Communiqué de presse du 13 janvier 2021

75 ans au service de la dignité

L’EPER fête cette année trois quarts de siècle d’activités. Fondée en 1946 avec la ferme résolution de lutter contre l’immense misère qui frappait l’Europe d’après-guerre, l’organisation a depuis bien évolué. Au fil des décennies, celle que l’on nommait « Entraide protestante aux Eglises ruinées » est devenue l’Entraide Protestante Suisse, l’une des six grandes ONG helvétiques, qui s’est spécialisée dans la coopération au développement, l’aide d’urgence (dans une trentaine de pays) et le soutien aux personnes réfugiées et socialement défavorisées en Suisse. C’est au travers d’un film, d’une exposition de photographies et de partages sur le terrain que l’EPER veut fêter ce jubilé. En célébrant l’action passée et avec le regard tourné vers le futur.

Die Geschichte vom HEKS
HEKS

Une histoire commence…

C’est le 1er janvier 1946 que l’EPER a été créée, à la fin de la Seconde Guerre mondiale et à l’initiative de la Fédération des Eglises protestantes de Suisse, actuelle Eglise évangélique réformée de Suisse. Depuis, l’EPER a beaucoup évolué, guidée par ses valeurs de solidarité, de dignité et de proximité. Il y a 75 ans, l’EPER remplissait 1900 wagons de vêtements, de savons et de pommes de terre destinés aux populations victimes de la Seconde Guerre mondiale, reconstruisait des églises provisoires en bois en Europe de l’Est et mettait sur pieds des orphelinats. En 1958, elle étend ses activités au-delà du continent européen, avec un premier projet en Inde, un atelier pour apprentis outilleurs. Elle développe ensuite des écoles au Congo et en Haïti et intervient après le génocide rwandais, comme dans d’autres conflits d’envergure ou catastrophes naturelles, où elle apporte son aide aux victimes. Elle développe une expertise sur les questions de l’accès à la terre pour les petits paysans et le droit d’asile.

En 1968, elle met en place la représentation des oeuvres d’entraide en Suisse pour accompagner les requérants d’asile lors de leurs auditions. L’EPER prend aussi en charge plus de 700 personnes réfugiées vietnamiennes et cambodgiennes, les fameux « boat people ». Dans les années septante, elle s’engage afin de défendre l’égalité des droits en Angola, au Zimbabwe et en Afrique du Sud. Bien d’autres événements ont animé la vie de l’EPER. Ces derniers sont rappelés au travers d’une chronologie, de 1946 à nos jours, visible dans une exposition itinérante qui circulera en différents lieux du pays tout au long de l’année 2021.

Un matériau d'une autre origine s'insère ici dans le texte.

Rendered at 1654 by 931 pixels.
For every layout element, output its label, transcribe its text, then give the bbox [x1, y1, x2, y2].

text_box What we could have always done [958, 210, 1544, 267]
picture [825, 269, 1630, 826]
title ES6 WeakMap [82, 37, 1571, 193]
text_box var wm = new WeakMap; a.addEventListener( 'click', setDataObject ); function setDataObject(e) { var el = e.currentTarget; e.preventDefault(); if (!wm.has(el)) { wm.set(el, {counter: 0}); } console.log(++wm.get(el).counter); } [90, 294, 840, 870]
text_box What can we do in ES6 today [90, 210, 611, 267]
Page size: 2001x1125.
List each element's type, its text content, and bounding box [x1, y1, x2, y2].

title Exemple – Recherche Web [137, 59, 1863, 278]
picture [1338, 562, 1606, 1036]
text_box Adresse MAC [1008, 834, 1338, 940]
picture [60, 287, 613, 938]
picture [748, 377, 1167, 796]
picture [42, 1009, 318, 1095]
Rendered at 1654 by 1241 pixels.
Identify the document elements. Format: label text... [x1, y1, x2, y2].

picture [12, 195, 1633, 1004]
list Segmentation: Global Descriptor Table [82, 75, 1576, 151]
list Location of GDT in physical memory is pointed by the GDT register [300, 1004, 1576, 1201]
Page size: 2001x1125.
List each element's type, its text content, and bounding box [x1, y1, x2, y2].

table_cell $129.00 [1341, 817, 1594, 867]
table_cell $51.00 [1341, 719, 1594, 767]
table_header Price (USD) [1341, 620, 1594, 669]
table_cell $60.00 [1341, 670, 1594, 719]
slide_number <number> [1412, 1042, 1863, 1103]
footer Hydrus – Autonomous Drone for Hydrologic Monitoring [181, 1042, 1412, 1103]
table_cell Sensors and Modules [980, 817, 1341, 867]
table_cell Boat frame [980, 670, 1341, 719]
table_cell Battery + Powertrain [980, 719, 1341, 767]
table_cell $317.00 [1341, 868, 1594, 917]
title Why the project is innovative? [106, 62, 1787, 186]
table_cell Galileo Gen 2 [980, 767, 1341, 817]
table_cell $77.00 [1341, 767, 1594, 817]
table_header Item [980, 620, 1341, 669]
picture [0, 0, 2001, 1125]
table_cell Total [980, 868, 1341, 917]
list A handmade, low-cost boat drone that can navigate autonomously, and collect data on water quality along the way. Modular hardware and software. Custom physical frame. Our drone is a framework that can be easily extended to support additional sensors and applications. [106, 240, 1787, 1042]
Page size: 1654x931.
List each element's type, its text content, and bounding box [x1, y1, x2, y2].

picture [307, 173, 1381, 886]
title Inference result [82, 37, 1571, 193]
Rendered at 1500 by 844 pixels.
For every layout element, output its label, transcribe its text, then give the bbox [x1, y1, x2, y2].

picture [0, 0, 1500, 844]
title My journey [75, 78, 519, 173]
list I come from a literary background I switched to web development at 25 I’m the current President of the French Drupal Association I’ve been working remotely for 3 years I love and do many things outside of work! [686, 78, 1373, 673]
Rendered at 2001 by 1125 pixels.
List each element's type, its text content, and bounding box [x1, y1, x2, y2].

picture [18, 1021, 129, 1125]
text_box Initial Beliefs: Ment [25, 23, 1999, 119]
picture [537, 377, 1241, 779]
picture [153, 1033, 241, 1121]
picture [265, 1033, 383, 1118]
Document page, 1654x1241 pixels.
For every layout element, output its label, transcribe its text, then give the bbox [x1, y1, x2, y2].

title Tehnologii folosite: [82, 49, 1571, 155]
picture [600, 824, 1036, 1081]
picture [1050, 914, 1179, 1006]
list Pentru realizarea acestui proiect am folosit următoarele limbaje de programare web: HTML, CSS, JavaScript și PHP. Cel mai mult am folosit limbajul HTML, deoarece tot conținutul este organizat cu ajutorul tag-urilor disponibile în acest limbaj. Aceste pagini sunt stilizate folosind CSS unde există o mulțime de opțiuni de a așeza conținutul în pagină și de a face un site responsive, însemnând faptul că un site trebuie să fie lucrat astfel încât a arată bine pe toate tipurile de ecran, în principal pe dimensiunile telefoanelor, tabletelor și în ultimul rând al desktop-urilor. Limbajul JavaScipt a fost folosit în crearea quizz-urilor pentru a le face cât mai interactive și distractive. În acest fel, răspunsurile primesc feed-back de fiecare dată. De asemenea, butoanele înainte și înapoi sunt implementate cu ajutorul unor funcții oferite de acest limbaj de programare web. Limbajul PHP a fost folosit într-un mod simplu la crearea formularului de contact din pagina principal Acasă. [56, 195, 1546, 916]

et continue, avec de nouveaux défis

L’EPER vivra en 2022 un nouveau changement de taille en fusionnant avec l’ONG Pain pour le prochain, qui s’engage, au Nord comme au Sud, pour une transition vers de nouveaux modèles agricoles et économiques favorisant le respect de chacun, y compris de l’environnement. Ce développement lui permettra d’apporter de nouvelles cordes à son arc, pour donner encore plus de sens à sa mission : accompagner les personnes vulnérables en Suisse et dans le monde et faire face aux nouveaux défis, comme la transformation des conflits, le changement climatique, la polarisation croissante de nos sociétés et les nouveaux dangers, liés aux pandémies mondiales ou aux nouvelles technologies.

Des événements tout au long de l’année

A quoi ressemblera exactement l’avenir de l’oeuvre d’entraide fusionnée ? Pour y répondre, l’EPER souhaite poser un regard objectif sur son passé et ouvert sur le futur émergeant. Une réflexion qu’il sera intéressant de mener avec les partenaires, l’opinion publique et les médias.

Un film réalisé par Barbara Miller retraçant l’histoire de l’EPER est prévu pour la deuxième partie de l’année. Il sera projeté à l’occasion de « ciné-lunch ».

Une exposition de photographies d’archives itinérante sillonnera quant à elle, dès janvier, les grandes villes de Suisse.

Divers événements viendront compléter ces rencontres, que l’EPER espère pouvoir mener sur le terrain, si la situation sanitaire le permet.